La proposition ne limitera donc pas la concurrence, mais elle ne changera pas non plus la donne.

Le règlement proposé couvre trois domaines principaux. Le premier concerne les données détenues par le secteur public. Rendre ces données largement disponibles peut être un outil puissant pour stimuler la croissance. En 2019, la taille des données du marché libre de l'UE s'élevait à plus de 184 milliards d'euros. Mais il est difficile d'ouvrir les données les plus précieuses, telles que les informations commerciales personnelles ou confidentielles, car cela pourrait aller à l'encontre des règles de protection des données. Prenons, par exemple, des données qui pourraient être utilisées pour surveiller et améliorer les performances des écoles ou des hôpitaux; souvent, ces données transmettraient des informations sur des étudiants ou des patients spécifiques. La Commission souhaite remédier à cela en veillant à ce que ce type de données puisse également être partagé si des garanties adéquates sont mises en œuvre. Mais ce qui est proposé ne suffit pas à promouvoir la confiance. Par exemple, l'anonymisation des données personnelles peut impliquer le respect du règlement général sur la protection des données. Mais les données ouvertes peuvent être mal utilisées. Par conséquent, les entités publiques pourraient être contraintes de surveiller la manière dont leurs données sont utilisées et être tenues pour responsables en cas de problème.

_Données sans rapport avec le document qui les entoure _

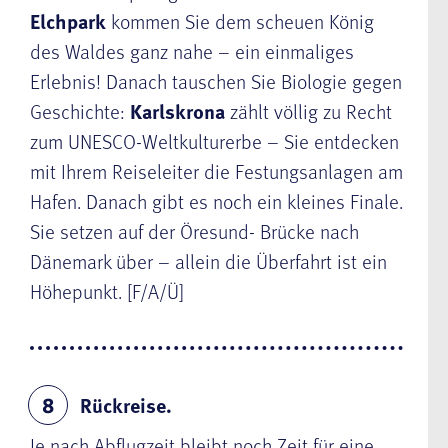
Elchpark
kommen Sie dem scheuen König
des Waldes ganz nahe – ein einmaliges
Erlebnis! Danach tauschen Sie Biologie gegen
Geschichte:
Karlskrona
zählt völlig zu Recht
zum UNESCO-Weltkulturerbe – Sie entdecken
mit Ihrem Reiseleiter die Festungsanlagen am
Hafen. Danach gibt es noch ein kleines Finale.
Sie setzen auf der Öresund- Brücke nach
Dänemark über – allein die Überfahrt ist ein
Höhepunkt. [F/A/Ü]
Rückreise.
8
Je nach Abflugzeit bleibt noch Zeit für eine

Le deuxième domaine dans lequel de nouvelles règles sont proposées est celui des intermédiaires de données agréés. Pour être agréés, les intermédiaires doivent être «neutres»; c'est-à-dire que leur activité intermédiaire doit être structurellement distincte de tout ce qu'ils font. Cette exigence vise à créer la confiance en rassurant les détenteurs de données que leurs données ne peuvent être utilisées à d'autres fins que celles prévues par l'intermédiation. Cependant, une telle séparation structurelle a un coût important. Empêcher d'éventuelles gains d'efficacité pour les intermédiaires qui auraient pu être obtenus sans aller à l'encontre des lois sur la protection des données pourrait compromettre la viabilité de leurs modèles commerciaux. Si l'intention est de faire fleurir le marché des intermédiaires de données, il est peu probable qu'une confiance accrue fasse l'affaire dans un paysage notoirement difficile dominé par des concurrents bien équipés. Prenons l'exemple de AWS Data Exchange d'Amazon, qui s'appuie sur les services d'infrastructure cloud d'Amazon, qui contrôle à lui seul un tiers du marché mondial du cloud.

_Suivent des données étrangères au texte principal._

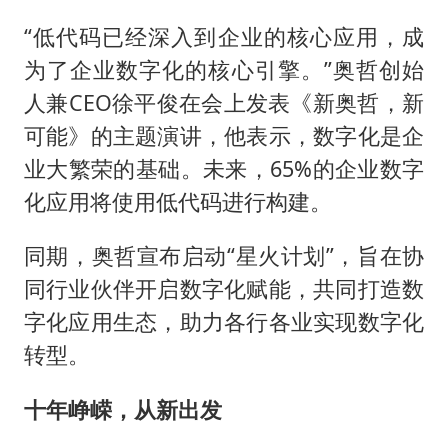
“准2万亿”之城点名支持三所大学
“低代码已经深入到企业的核心应用，成
万岁山接盘烂尾恒大文旅城
为了企业数字化的核心引擎。”奥哲创始
张本智和：零封向鹏不意外
人兼CEO徐平俊在会上发表《新奥哲，新
习近平心系体育强国建设
可能》的主题演讲，他表示，数字化是企
业大繁荣的基础。未来，65%的企业数字
化应用将使用低代码进行构建。
同期，奥哲宣布启动“星火计划”，旨在协
同行业伙伴开启数字化赋能，共同打造数
字化应用生态，助力各行各业实现数字化
转型。
十年峥嵘，从新出发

Enfin, le règlement proposé couvre «l’altruisme des données», c’est-à-dire les conditions dans lesquelles le secteur privé peut partager des données avec des entités à but non lucratif dans le but de poursuivre un bien commun. Les données de télécommunications ont été utilisées pour prévoir les épidémies d'Ebola en Afrique de l'Ouest, par exemple. La création de valeur potentielle est importante et l'effort de conception d'un cadre est louable. Mais la question centrale a été éludée: comment le règlement proposé peut-il inciter le secteur privé, les entreprises comme les citoyens, à partager leurs données? L'échec dramatique des applications de suivi COVID-19 montre qu'il faut quelque chose de plus pour stimuler le partage de données, autre que de simplement s'assurer que cela se produira légalement, comme la proposition semble le suggérer.

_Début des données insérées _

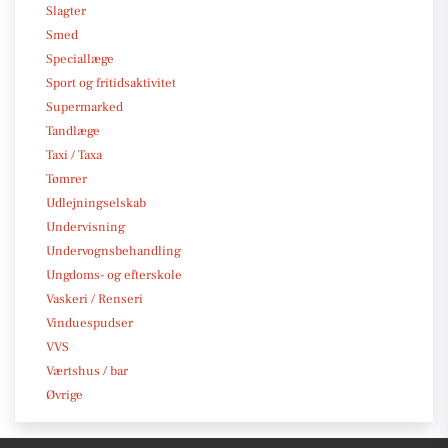
Slagter
Smed
Speciallæge
Sport og fritidsaktivitet
Supermarked
Tandlæge
Taxi / Taxa
Tømrer
Udlejningselskab
Undervisning
Undervognsbehandling
Ungdoms- og efterskole
Vaskeri / Renseri
Vinduespudser
VVS
Værtshus / bar
Øvrige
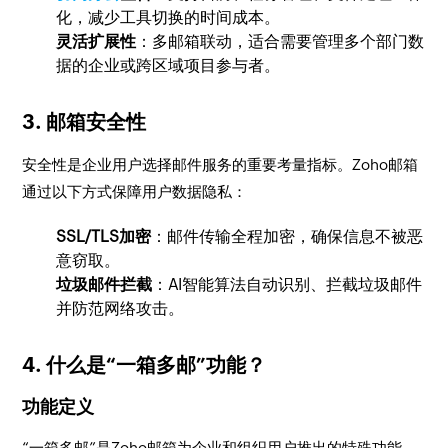
化，减少工具切换的时间成本。
灵活扩展性
：多邮箱联动，适合需要管理多个部门数
据的企业或跨区域项目参与者。
3. 邮箱安全性
安全性是企业用户选择邮件服务的重要考量指标。Zoho邮箱
通过以下方式保障用户数据隐私：
SSL/TLS加密
：邮件传输全程加密，确保信息不被恶
意窃取。
垃圾邮件拦截
：AI智能算法自动识别、拦截垃圾邮件
并防范网络攻击。
4. 什么是“一箱多邮”功能？
功能定义
“一箱多邮”是Zoho邮箱为企业和组织用户推出的特殊功能，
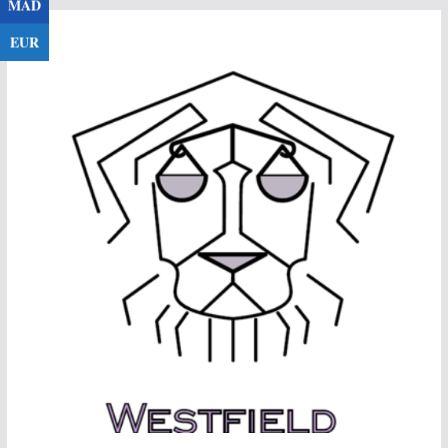
MAD
Passer
EUR
au
contenu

La soi-disant loi sur la gouvernance des données est un bon début, mais elle n’aura pas d’effet significatif à elle seule. Il faut une action législative et non législative complémentaire adéquate. L'Europe a besoin que toutes les pièces de son puzzle de stratégie en matière de données soient en place pour renforcer sa position concurrentielle: il reste encore un long chemin à parcourir.